The Nigerian Medical Association voiced concern about the country’s Shabby state of health care facilities. The organization said 40% of medical doctors in Nigeria were still unemployed despite their importance in the country.
It therefore called on the federal government to employ medical staff capable of reducing mortality rates.
The NMA President, Dr. Francis Faduyile, represented by the Federal Capital Territory NMA Chairman, Dr. Ekpe Phillips, expressed the views in an interview with journalists during a roundtable discussion on ‘ Maternal Health Accountability in Nigeria ‘ which ended in Abuja on Friday.
The event was organized jointly with the National Human Rights Commission and the Women Advocates Research and Documentation Centre and funded by the New York Center for Reproductive Health.
Akiyode-Afolabi said the maternal mortality rate in Nigeria was second to India and one of the world’s worst indices. According to her, Nigeria’s decrease of 547 maternal deaths per 100,000 live births remains unacceptably high.
She said, “We think that the experience of motherhood should be positive and fulfilling. Therefore, ill-health and even deaths that are particularly easily preventable should not be associated with it.
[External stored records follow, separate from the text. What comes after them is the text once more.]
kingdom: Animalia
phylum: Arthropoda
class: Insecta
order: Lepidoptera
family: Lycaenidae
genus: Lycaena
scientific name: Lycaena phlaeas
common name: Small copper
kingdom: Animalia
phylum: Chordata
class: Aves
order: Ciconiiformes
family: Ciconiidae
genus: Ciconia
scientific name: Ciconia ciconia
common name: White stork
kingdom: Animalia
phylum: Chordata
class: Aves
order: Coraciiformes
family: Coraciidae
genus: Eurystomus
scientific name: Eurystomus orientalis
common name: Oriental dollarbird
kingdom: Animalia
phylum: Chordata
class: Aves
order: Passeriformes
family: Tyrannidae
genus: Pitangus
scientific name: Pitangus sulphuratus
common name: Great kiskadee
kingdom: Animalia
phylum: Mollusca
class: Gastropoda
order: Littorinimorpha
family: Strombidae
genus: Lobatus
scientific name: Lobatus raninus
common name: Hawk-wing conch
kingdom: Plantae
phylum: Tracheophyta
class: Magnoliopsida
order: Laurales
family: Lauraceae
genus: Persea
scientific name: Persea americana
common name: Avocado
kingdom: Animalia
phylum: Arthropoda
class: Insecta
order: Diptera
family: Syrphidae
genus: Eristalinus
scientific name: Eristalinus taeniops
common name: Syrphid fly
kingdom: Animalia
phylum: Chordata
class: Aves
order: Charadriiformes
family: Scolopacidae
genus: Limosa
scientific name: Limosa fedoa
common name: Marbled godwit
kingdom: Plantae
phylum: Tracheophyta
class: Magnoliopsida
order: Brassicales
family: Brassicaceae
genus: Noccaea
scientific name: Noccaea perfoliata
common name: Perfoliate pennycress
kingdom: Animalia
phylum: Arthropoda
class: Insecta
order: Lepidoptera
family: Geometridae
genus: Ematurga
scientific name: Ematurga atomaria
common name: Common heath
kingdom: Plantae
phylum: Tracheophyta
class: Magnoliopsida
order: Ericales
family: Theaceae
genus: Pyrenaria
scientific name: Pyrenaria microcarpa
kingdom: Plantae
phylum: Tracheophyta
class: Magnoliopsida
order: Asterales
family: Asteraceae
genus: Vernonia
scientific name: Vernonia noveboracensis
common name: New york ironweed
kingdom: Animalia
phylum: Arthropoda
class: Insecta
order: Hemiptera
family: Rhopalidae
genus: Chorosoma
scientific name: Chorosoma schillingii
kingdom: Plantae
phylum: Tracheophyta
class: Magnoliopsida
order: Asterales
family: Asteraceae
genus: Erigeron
Indeed, women’s death during pregnancy or delivery was described as a significant public health issue.
“Through this initiative, the WARDC intends to promote a discourse that respects, promotes and protects the maternal health issue of women’s human rights. We believe that preventable and unnecessary deaths of women at birth are a breach of fundamental rights, including the right to life and the right to family life.
Ekpe, Nyanyan General Hospital’s gynaecologist and medical director, said it would take up to two years for many qualified physicians to get jobs to complete their National Youth Service Corps programme.
He said, “We need to employ competent hands with pre-required skills to work in primary health care centers to reduce the mortality rate. It’s not about building health centres and putting people who don’t have what it takes to look after the patients.